*Records for this exercise*

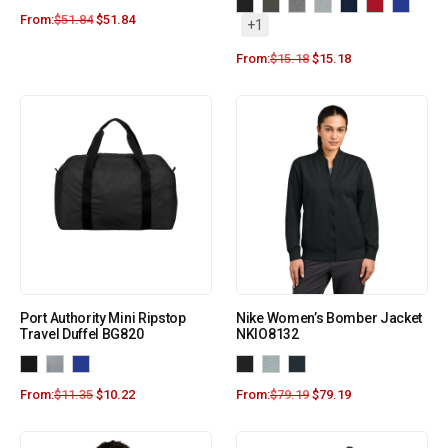
From:
$
51.84
$
51.84
+1
From:
$
15.18
$
15.18
Port Authority Mini Ripstop
Nike Women’s Bomber Jacket
Travel Duffel BG820
NKIO8132
From:
$
11.35
$
10.22
From:
$
79.19
$
79.19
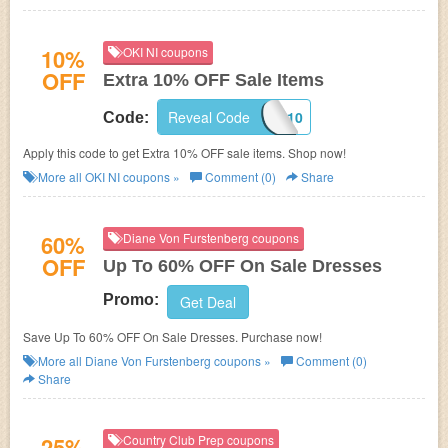
10%
OKI NI coupons
OFF
Extra 10% OFF Sale Items
Reveal Code
EXTRA10
Code:
Apply this code to get Extra 10% OFF sale items. Shop now!
More all
OKI NI
coupons »
Comment (0)
Share
60%
Diane Von Furstenberg coupons
OFF
Up To 60% OFF On Sale Dresses
Promo:
Get Deal
Save Up To 60% OFF On Sale Dresses. Purchase now!
More all
Diane Von Furstenberg
coupons »
Comment (0)
Share
25%
Country Club Prep coupons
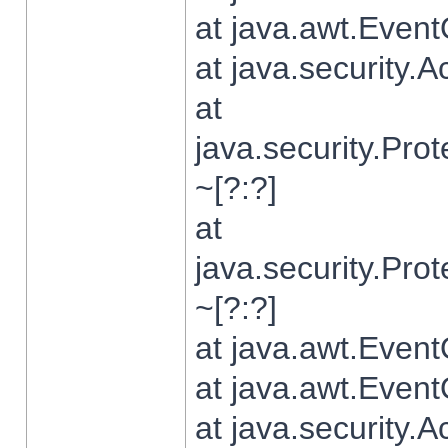
at java.awt.Even
at java.security.
at
java.security.Pr
~[?:?]
at
java.security.Pr
~[?:?]
at java.awt.Even
at java.awt.Even
at java.security.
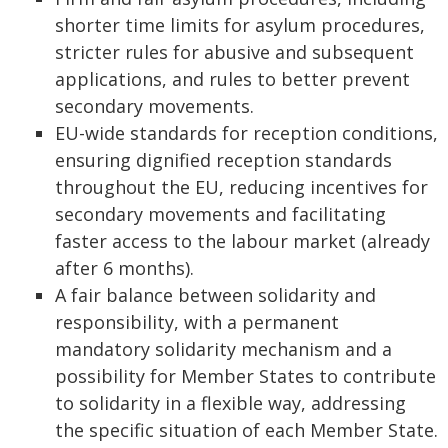
shorter time limits for asylum procedures,
stricter rules for abusive and subsequent
applications, and rules to better prevent
secondary movements.
EU-wide standards for reception conditions,
ensuring dignified reception standards
throughout the EU, reducing incentives for
secondary movements and facilitating
faster access to the labour market (already
after 6 months).
A fair balance between solidarity and
responsibility, with a permanent
mandatory solidarity mechanism and a
possibility for Member States to contribute
to solidarity in a flexible way, addressing
the specific situation of each Member State.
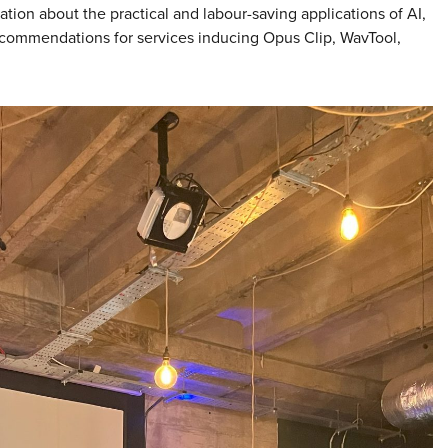
ion about the practical and labour-saving applications of AI,
ecommendations for services inducing Opus Clip, WavTool,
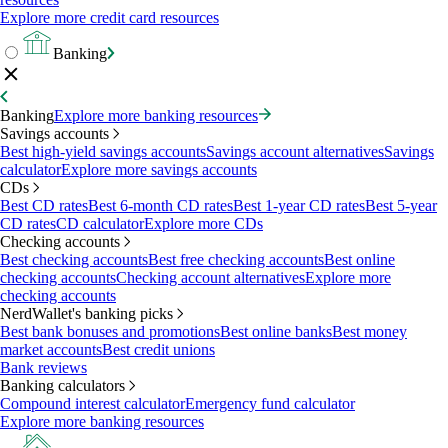
Explore more credit card resources
Banking
Banking
Explore more banking resources
Savings accounts
Best high-yield savings accounts
Savings account alternatives
Savings
calculator
Explore more savings accounts
CDs
Best CD rates
Best 6-month CD rates
Best 1-year CD rates
Best 5-year
CD rates
CD calculator
Explore more CDs
Checking accounts
Best checking accounts
Best free checking accounts
Best online
checking accounts
Checking account alternatives
Explore more
checking accounts
NerdWallet's banking picks
Best bank bonuses and promotions
Best online banks
Best money
market accounts
Best credit unions
Bank reviews
Banking calculators
Compound interest calculator
Emergency fund calculator
Explore more banking resources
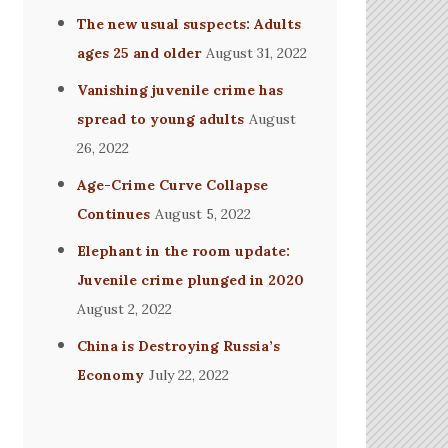
The new usual suspects: Adults
ages 25 and older
August 31, 2022
Vanishing juvenile crime has
spread to young adults
August
26, 2022
Age-Crime Curve Collapse
Continues
August 5, 2022
Elephant in the room update:
Juvenile crime plunged in 2020
August 2, 2022
China is Destroying Russia’s
Economy
July 22, 2022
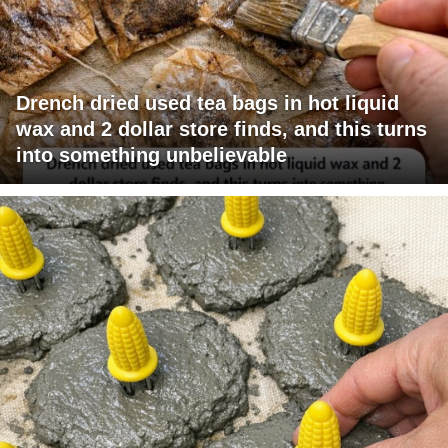
Drench dried used tea bags in hot liquid
wax and 2 dollar store finds, and this turns
into something unbelievable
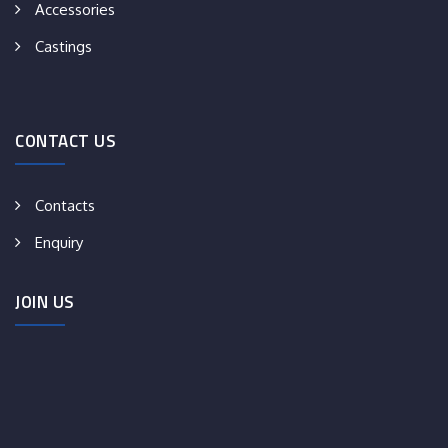
Accessories
Castings
CONTACT US
Contacts
Enquiry
JOIN US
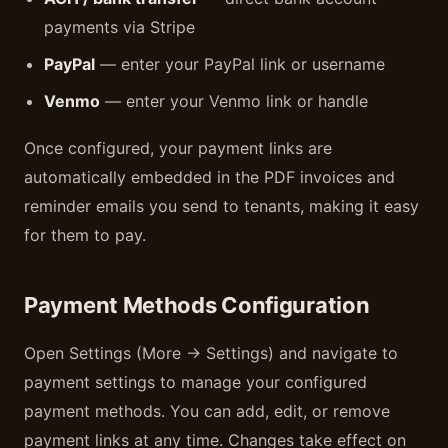
payments via Stripe
PayPal
— enter your PayPal link or username
Venmo
— enter your Venmo link or handle
Once configured, your payment links are
automatically embedded in the PDF invoices and
reminder emails you send to tenants, making it easy
for them to pay.
Payment Methods Configuration
Open Settings (More → Settings) and navigate to
payment settings to manage your configured
payment methods. You can add, edit, or remove
payment links at any time. Changes take effect on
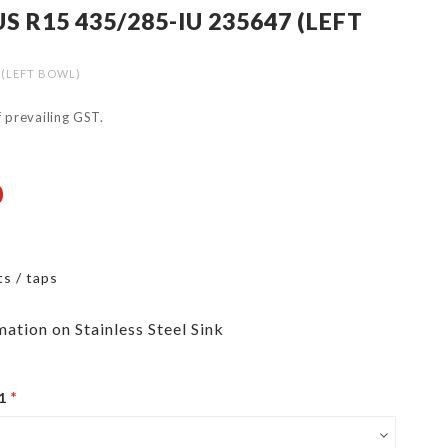
 R15 435/285-IU 235647 (LEFT
 (LEFT BOWL)
of prevailing GST.
0
ts / taps
mation on Stainless Steel Sink
1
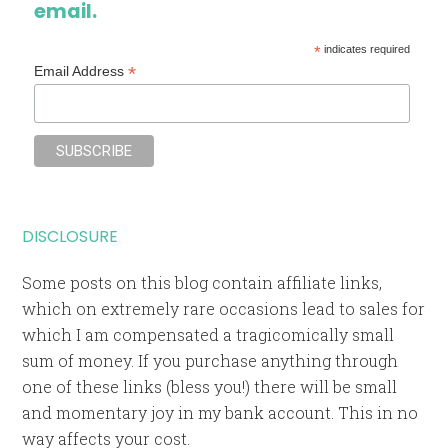
email.
*
indicates required
*
Email Address
DISCLOSURE
Some posts on this blog contain affiliate links,
which on extremely rare occasions lead to sales for
which I am compensated a tragicomically small
sum of money. If you purchase anything through
one of these links (bless you!) there will be small
and momentary joy in my bank account. This in no
way affects your cost.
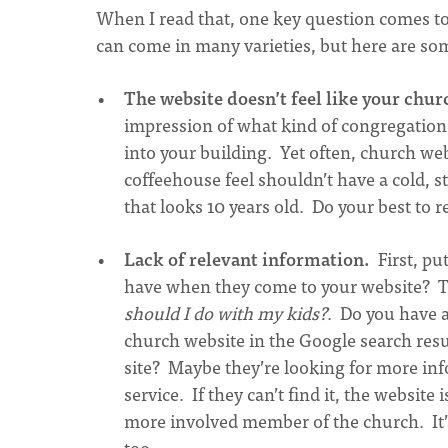
When I read that, one key question comes to
can come in many varieties, but here are s
The website doesn’t feel like your chur
impression of what kind of congregation
into your building. Yet often, church web
coffeehouse feel shouldn’t have a cold, 
that looks 10 years old. Do your best to r
Lack of relevant information.
First, put
have when they come to your website? 
should I do with my kids?
. Do you have a
church website in the Google search res
site? Maybe they’re looking for more in
service. If they can’t find it, the websit
more involved member of the church. It’s 
too.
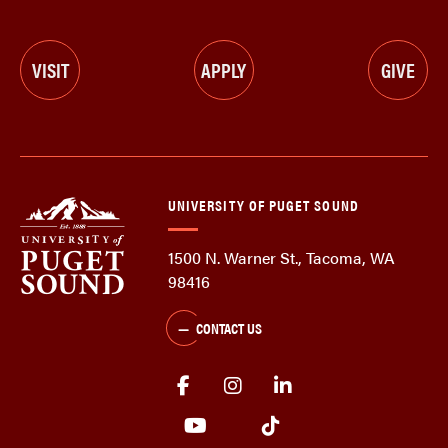
VISIT
APPLY
GIVE
UNIVERSITY OF PUGET SOUND
1500 N. Warner St., Tacoma, WA
98416
CONTACT US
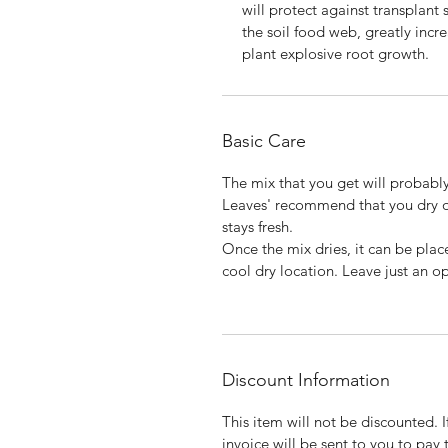
will protect against transplant 
the soil food web, greatly incr
plant explosive root growth.
Basic Care
The mix that you get will probably
Leaves' recommend that you dry ou
stays fresh.
Once the mix dries, it can be plac
cool dry location. Leave just an op
Discount Information
This item will not be discounted. 
invoice will be sent to you to pay 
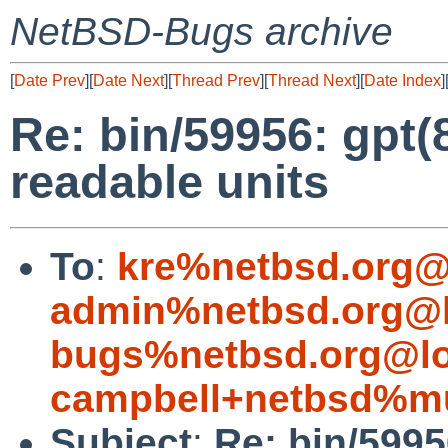
NetBSD-Bugs archive
[
Date Prev
][
Date Next
][
Thread Prev
][
Thread Next
][
Date Index
]
Re: bin/59956: gpt
readable units
To
:
kre%netbsd.org@
admin%netbsd.org@l
bugs%netbsd.org@lo
campbell+netbsd%mu
Subject
:
Re: bin/599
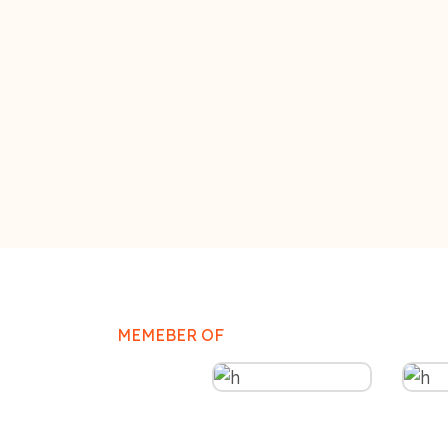
MEMEBER OF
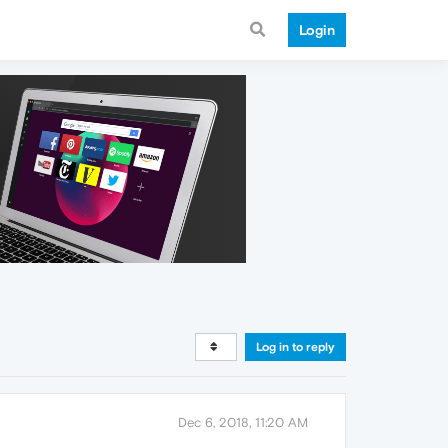
Login
Log in to reply
Dec 6, 2018, 11:20 AM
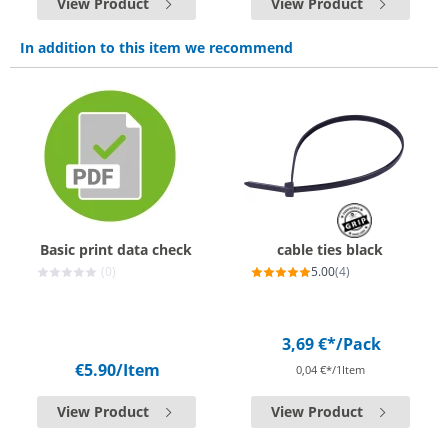
View Product
View Product
In addition to this item we recommend
Basic print data check
cable ties black
(0)
5.00
(4)
3,69 €*
/Pack
€5.90
/Item
0,04 €*/1Item
View Product
View Product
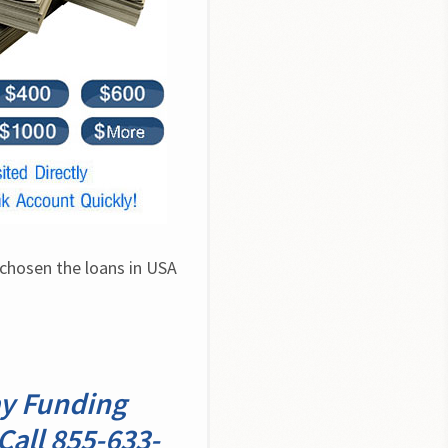
chosen the loans in USA 
ay Funding
Call 855-633-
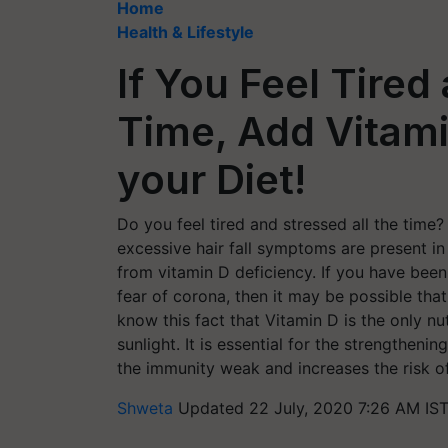
Home
Health & Lifestyle
If You Feel Tired
Time, Add Vitami
your Diet!
Do you feel tired and stressed all the time? 
excessive hair fall symptoms are present in
from vitamin D deficiency. If you have bee
fear of corona, then it may be possible tha
know this fact that Vitamin D is the only 
sunlight. It is essential for the strengthe
the immunity weak and increases the risk of
Shweta
Updated 22 July, 2020 7:26 AM IS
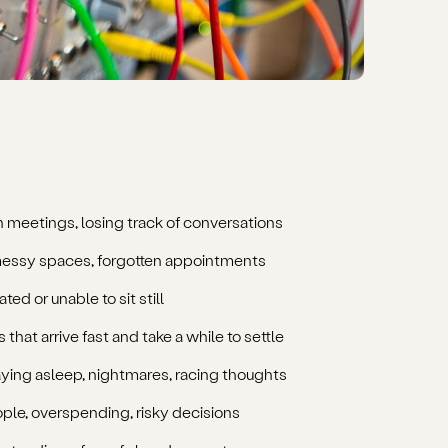
n meetings, losing track of conversations
messy spaces, forgotten appointments
ted or unable to sit still
 that arrive fast and take a while to settle
taying asleep, nightmares, racing thoughts
ple, overspending, risky decisions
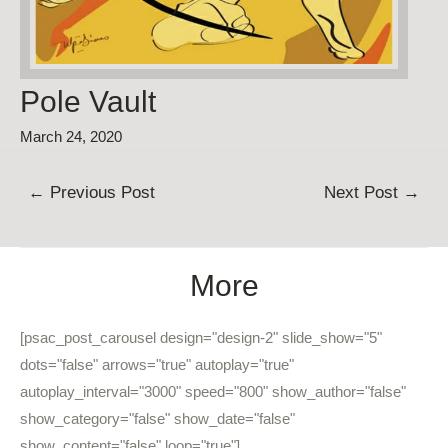
Pole Vault
March 24, 2020
Post
←
Previous Post
Next Post
→
navigation
More
[psac_post_carousel design="design-2" slide_show="5"
dots="false" arrows="true" autoplay="true"
autoplay_interval="3000" speed="800" show_author="false"
show_category="false" show_date="false"
show_content="false" loop="true"]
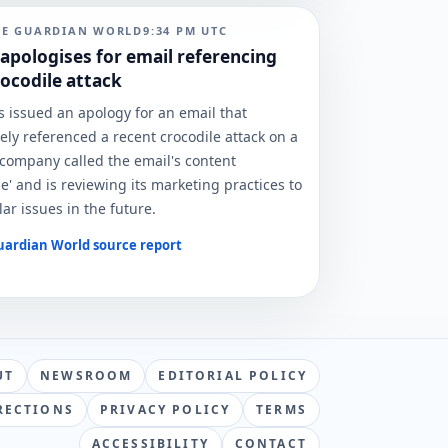
HE GUARDIAN WORLD
9:34 PM
UTC
pologises for email referencing
rocodile attack
issued an apology for an email that
ely referenced a recent crocodile attack on a
 company called the email's content
e' and is reviewing its marketing practices to
ar issues in the future.
uardian World
source report
UT
NEWSROOM
EDITORIAL POLICY
RECTIONS
PRIVACY POLICY
TERMS
ACCESSIBILITY
CONTACT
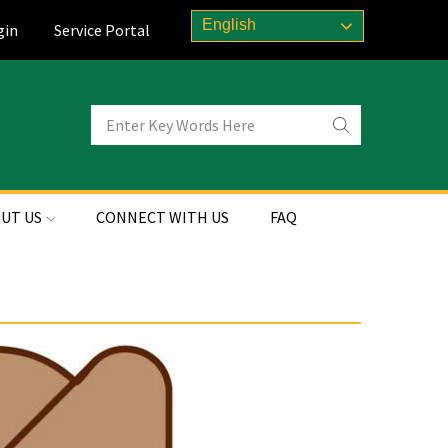
English
gin
Service Portal
UT US
CONNECT WITH US
FAQ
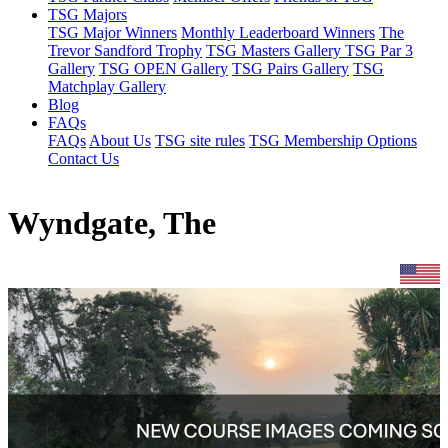
TSG Majors
TSG Major Winners
Monthly Leaderboard Winners
The
Trevor Sandford Trophy
TSG Masters Gallery
TSG Par 3
Gallery
TSG OPEN Gallery
TSG Pairs Gallery
TSG
Matchplay Gallery
Blog
FAQs
FAQs
About Us
TSG site rules
TSG Membership Options
Contact Us
Wyndgate, The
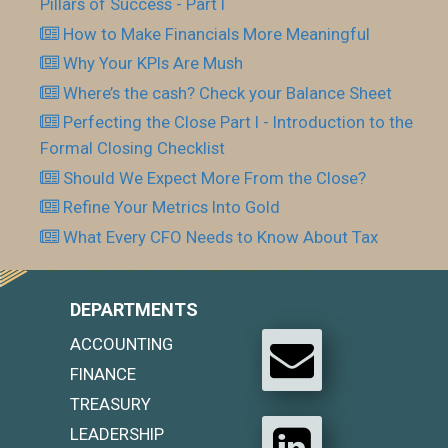
Pillars of Success - Part I
How to Make Financials More Meaningful
Why Your KPIs Are Mush
Where’s the cash? Check your Balance Sheet
Perfecting the Close Part I - Introduction to the
Formal Closing Checklist
Should We Expect More From the Close?
Refine Your Metrics Into Gold
What Every CFO Needs to Know About Tax
DEPARTMENTS
ACCOUNTING
FINANCE
TREASURY
LEADERSHIP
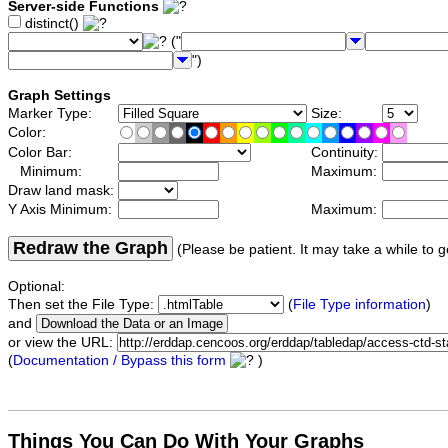
Server-side Functions
distinct()
("
")
Graph Settings
Marker Type:
Size:
Color:
Color Bar:
Continuity:
Minimum:
Maximum:
Draw land mask:
Y Axis Minimum:
Maximum:
Redraw the Graph
(Please be patient. It may take a while to g
Optional:
Then set the File Type:
(
File Type information
)
and
or view the URL:
(
Documentation / Bypass this form
)
Things You Can Do With Your Graphs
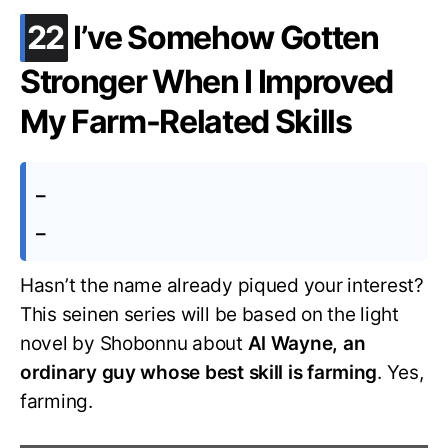
.
22
I’ve Somehow Gotten
Stronger When I Improved
My Farm-Related Skills
–
–
Hasn’t the name already piqued your interest?
This seinen series will be based on the light
novel by Shobonnu about
Al Wayne, an
ordinary guy whose best skill is farming
. Yes,
farming.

*About this task*
Extract the part of the records that opens with the line containing "Best free checking accounts" and closes with the line containing "Once configured, your payment links are". Take only those lines, exactly, and no pictures.

*Task output*
Best free checking accounts
Best online
checking accounts
Checking account alternatives
Explore more
checking accounts
NerdWallet's banking picks
Best bank bonuses and promotions
Best online banks
Best money
market accounts
Best credit unions
Bank reviews
Banking calculators
Compound interest calculator
Emergency fund calculator
Explore more banking resources
The new usual suspects: Adults
ages 25 and older
August 31, 2022
Vanishing juvenile crime has
spread to young adults
August
26, 2022
Age-Crime Curve Collapse
Continues
August 5, 2022
Elephant in the room update:
Juvenile crime plunged in 2020
August 2, 2022
China is Destroying Russia’s
Economy
July 22, 2022
Drench dried used tea bags in hot liquid
wax and 2 dollar store finds, and this turns
into something unbelievable
Accessories
Castings
CONTACT US
Contacts
Enquiry
JOIN US
payments via Stripe
PayPal
— enter your PayPal link or username
Venmo
— enter your Venmo link or handle
Once configured, your payment links are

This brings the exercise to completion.